P75Session 1 (Thursday 9 January 2025, 15:25-17:30)
Interpreting the binaural speech intelligibility model as an internal beamformer

Johannes W. de Vries
Delft University of Technology, Netherlands

Steven van de Par
Carl von Ossietzky University of Oldenburg, Germany
Cluster of Excellence Hearing4all, Germany

Richard Heusdens
Netherlands Defence Academy
Delft University of Technology, Netherlands

Richard C. Hendriks
Delft University of Technology, Netherlands

Understanding speech is an integral part of daily life, and different solutions exist to aid people who are hard of hearing with their intelligibility issues. Because intelligibility measurements for these solutions can be expensive and time-consuming, models have been developed to predict intelligibility based on input sound signals. One such model is the binaural speech intelligibility model (BSIM) (Beutelmann & Brand, 2006, JASA 120:331), which, at its core, is a concatenation of the equalisation–cancellation (EC) model and the monaural speech intelligibility index (SII). Although this model has been verified to predict binaural intelligibility well, it is mathematically somewhat convoluted. Consequently, the internal mathematical optimisation problem is solved numerically with an inefficient grid search. A later revision (Beutelmann et al., 2010, JASA 127:2479) improves on the computational complexity, but only approximates the original optimisation. In this work, the mathematical framework of the BSIM is reformulated, making it both more efficient and more straightforward to use in new contexts.

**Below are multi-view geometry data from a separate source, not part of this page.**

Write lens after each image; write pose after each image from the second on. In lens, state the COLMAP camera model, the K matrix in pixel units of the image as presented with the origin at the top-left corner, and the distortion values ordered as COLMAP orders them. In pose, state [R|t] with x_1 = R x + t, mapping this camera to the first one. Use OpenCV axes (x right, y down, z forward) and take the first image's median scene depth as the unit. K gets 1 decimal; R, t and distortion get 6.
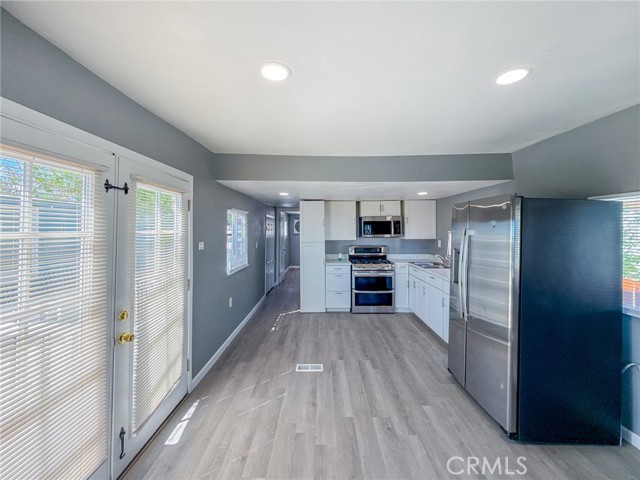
lens RADIAL K [[271.1, 0, 322.7], [0, 271.1, 224.3], [0, 0, 1]] dist [-0.000186, -0.000434]
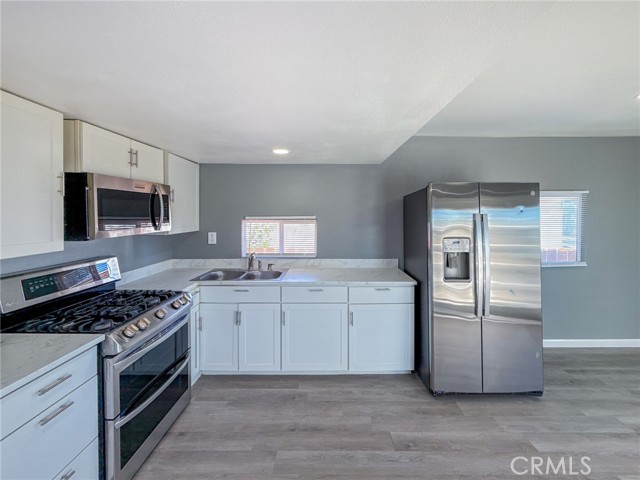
lens RADIAL K [[257.8, 0, 333.4], [0, 257.8, 220.5], [0, 0, 1]] dist [-0.000713, -0.000602]
pose [[-0.002047, -0.019639, 0.999805, -0.167047], [-0.019469, 0.999618, 0.019595, 0.017208], [-0.999808, -0.019425, -0.002429, 0.810961]]
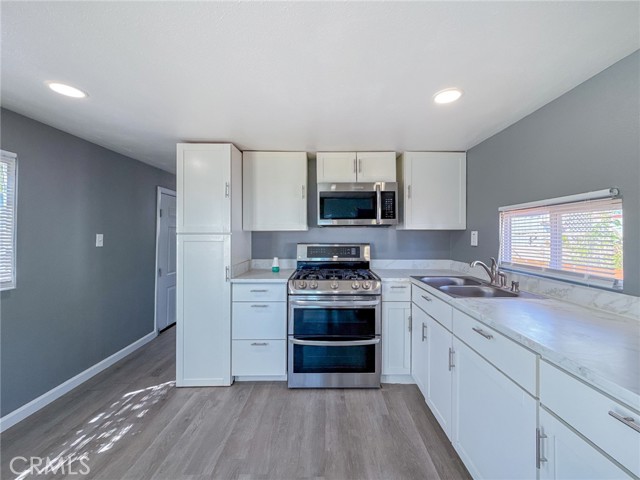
lens RADIAL K [[271.1, 0, 331.2], [0, 271.1, 228.2], [0, 0, 1]] dist [-0.000186, -0.000434]
pose [[0.999972, 0.004396, 0.006067, 0.187766], [-0.004360, 0.999974, -0.005803, 0.063873], [-0.006092, 0.005777, 0.999965, 0.571235]]
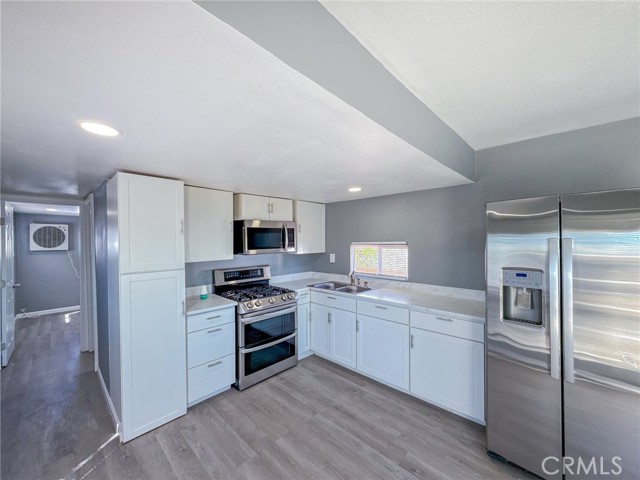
lens RADIAL K [[257.8, 0, 325.4], [0, 257.8, 240.9], [0, 0, 1]] dist [-0.000713, -0.000602]
pose [[0.686728, -0.005982, 0.726890, -0.161603], [-0.007787, 0.999848, 0.015585, 0.009379], [-0.726873, -0.016363, 0.686577, 0.540066]]
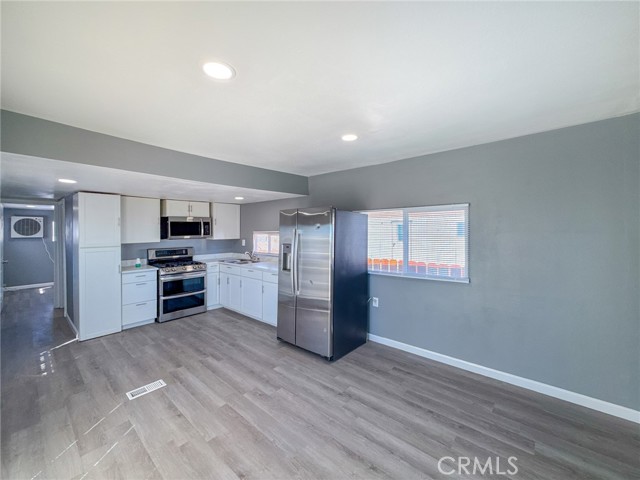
lens RADIAL K [[257.8, 0, 330.2], [0, 257.8, 229.8], [0, 0, 1]] dist [-0.000713, -0.000602]
pose [[0.637320, 0.001455, 0.770598, -0.200190], [-0.011600, 0.999903, 0.007706, 0.004658], [-0.770512, -0.013850, 0.637275, 0.019874]]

The main challenge of the BSIM is in finding optimal EC parameters. As the speech-related input signals are processed independently per frequency band, the model can first be transformed to the short-time frequency transform (STFT) domain. The attenuation and delay operations of EC on the input signals correspond to a complex scaling in this domain. Therefore, the entire EC phase can be interpreted as an ‘internal beamformer’ applied to the input signals, whose elements are determined by the attenuation and delay parameters. The output signal power of the EC phase can then be written in terms of the internal beamformer and the input cross power matrix, which is periodogram estimated from the input signal realisations. The effects of the artificial processing errors in the BSIM can be incorporated by element-wise multiplying the cross-power matrix with a matrix that depends on the error variances. In this description, the model’s output SNR takes the form of a generalised Rayleigh quotient of the internal beamformer, such that the optimal EC parameters can be found efficiently through a generalised eigendecomposition.

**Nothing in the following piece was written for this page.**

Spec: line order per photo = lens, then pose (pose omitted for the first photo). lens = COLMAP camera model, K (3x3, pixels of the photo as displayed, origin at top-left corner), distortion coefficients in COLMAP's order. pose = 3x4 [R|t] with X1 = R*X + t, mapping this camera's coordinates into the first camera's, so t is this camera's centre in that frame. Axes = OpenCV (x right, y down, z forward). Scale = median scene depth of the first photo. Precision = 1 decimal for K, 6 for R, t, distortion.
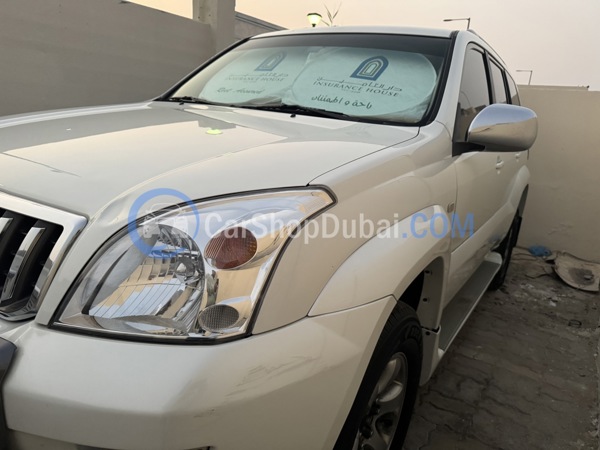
lens RADIAL K [[431.2, 0, 302.0], [0, 431.2, 228.1], [0, 0, 1]] dist [0.019557, -0.010833]
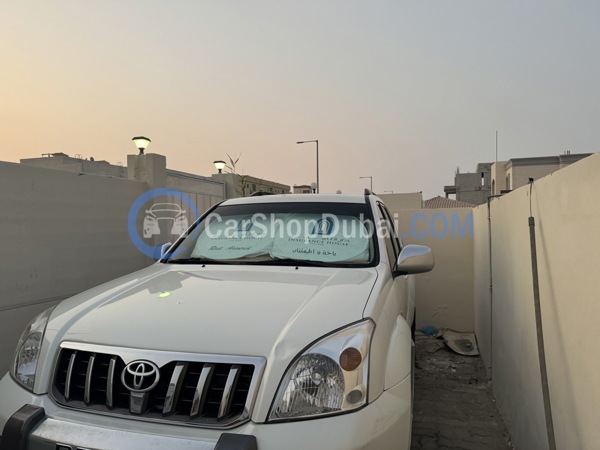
lens RADIAL K [[431.2, 0, 297.0], [0, 431.2, 225.1], [0, 0, 1]] dist [0.019557, -0.010833]
pose [[0.953150, -0.093113, 0.287812, -0.233913], [0.161135, 0.961509, -0.222566, -0.036913], [-0.256010, 0.258516, 0.931466, -0.241489]]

Simulations of the original and novel implementations of the BSIM show that the internal beamformer framework results in similar intelligibility predictions but with a 10 to 20 times faster simulation time. Aside from the more efficient implementation, the mathematically more compact formulation allows the model to be used more easily in other applications, such as binaural beamformer design or machine learning approaches.

Last modified 2025-01-07 19:42:23